After you have finished installing Git, you can verify if the installation was successful by typing git --version. The response of this command will be the numbered Git version that was just downloaded. Now that we have verified that Git has been installed, the first thing that we should do is set our username and email address. When we use Git to make changes to our project's files, Git uses this information to identify who made these changes. Git has a tool called git config that allows you to set configurations to Git. So to set a username, type git config --global user.name, and then the name in the parentheses. Let's use Steve's name. And then to set an email address, type get config --global user.email, and then the email in parentheses. Again, let's use Steve's information. Now that we have Steve's username and email address configured in Git, his file changes will now be identified to him, and since we're using the --global option, we'll only need to do this once, and Git will apply it to everything we do in the system. If you want to change this global setting with a different username or email address, but only for a specific project, you can run the same commands, but without the --global option when you're in the project. This will overwrite your global settings, but just within that project, and keep the global settings for everything else. If you want to check your configuration settings, you can type get config --list, and it will list all of the settings Git has at that point. If you want to check a specific setting, like the username, for example, you can type get config user.name, or any of the other settings that you have configured, and it will respond back with a set value just for that setting.

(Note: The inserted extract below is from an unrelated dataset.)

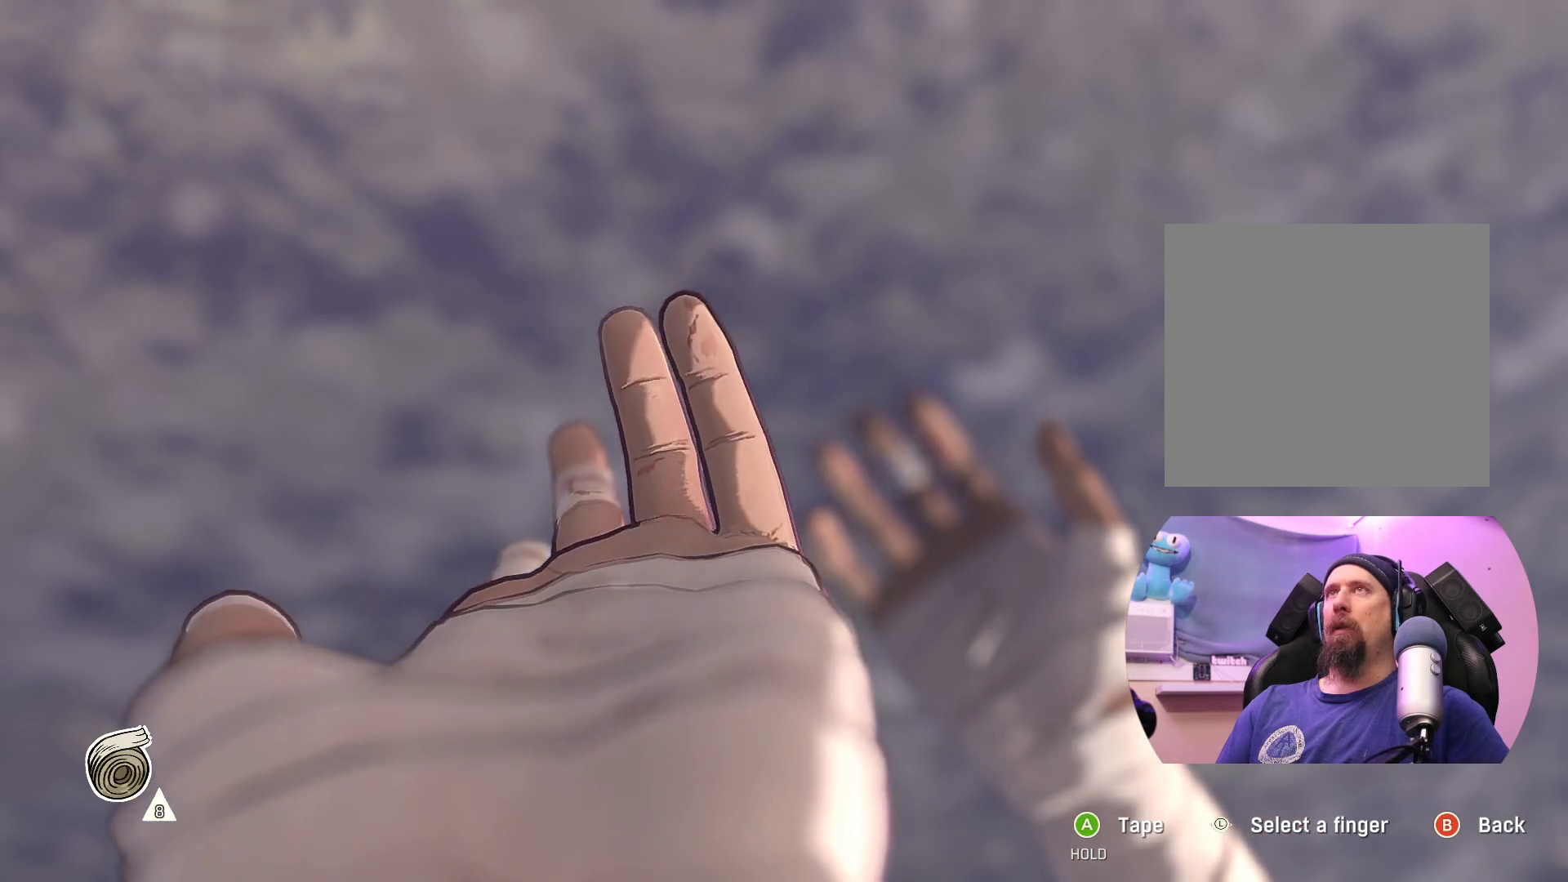
{"buttons": [], "left_stick": "center", "right_stick": "center", "events": [[217, "left_stick", "right"], [433, "left_stick", "center"]]}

Now, if you ever need help with Git, or if you forgot what Git command does what, you actually already have the complete Git manual at your fingertips, because you downloaded it when you installed Git. In fact, you have two help options. First you have the full manual, which can be seen by typing man git, and it covers pretty much every Git command that you can make with a description of what it does. As you can see, it's quite long, and scrolling down to the bottom can take a minute. You'll also notice that the full manual has a section for high-level commands, or what Git calls porcelain commands. These are your main Git commands that are most commonly used day-to-day, and are the commands you'll use for maintaining your Git project, and the commands that we're covering in this course. If we scroll a bit further down, you'll notice the lower level plumbing section. Now these are commands that give you access to the deeper inner workings of Git. Many of these commands aren't meant to be used manually on the command line, but are meant to be used in tools or scripts. You can shortcut to a specific section in this manual by typing git help, and then the section you want. So, for example, if I wanted to read more about the config section, type git help config, and it takes you straight to that section in the Git manual. The second help option is a quick reference guide that has some of the most common and useful commands used in various situations. You can see this list by typing git help, and then it will return a much smaller list with commands that you'll use most of the time. This is a shorter list of the porcelain commands that is easier to get to than finding them in the full manual. At this point, don't pay too much attention to a lot of the commands in the full manual, especially most, if not all, of the plumbing commands. Most of them are for advanced Git usage, and using them without understanding exactly what they do can really mess things up. For now, just know that you have these helper guides whenever you need a quick reference.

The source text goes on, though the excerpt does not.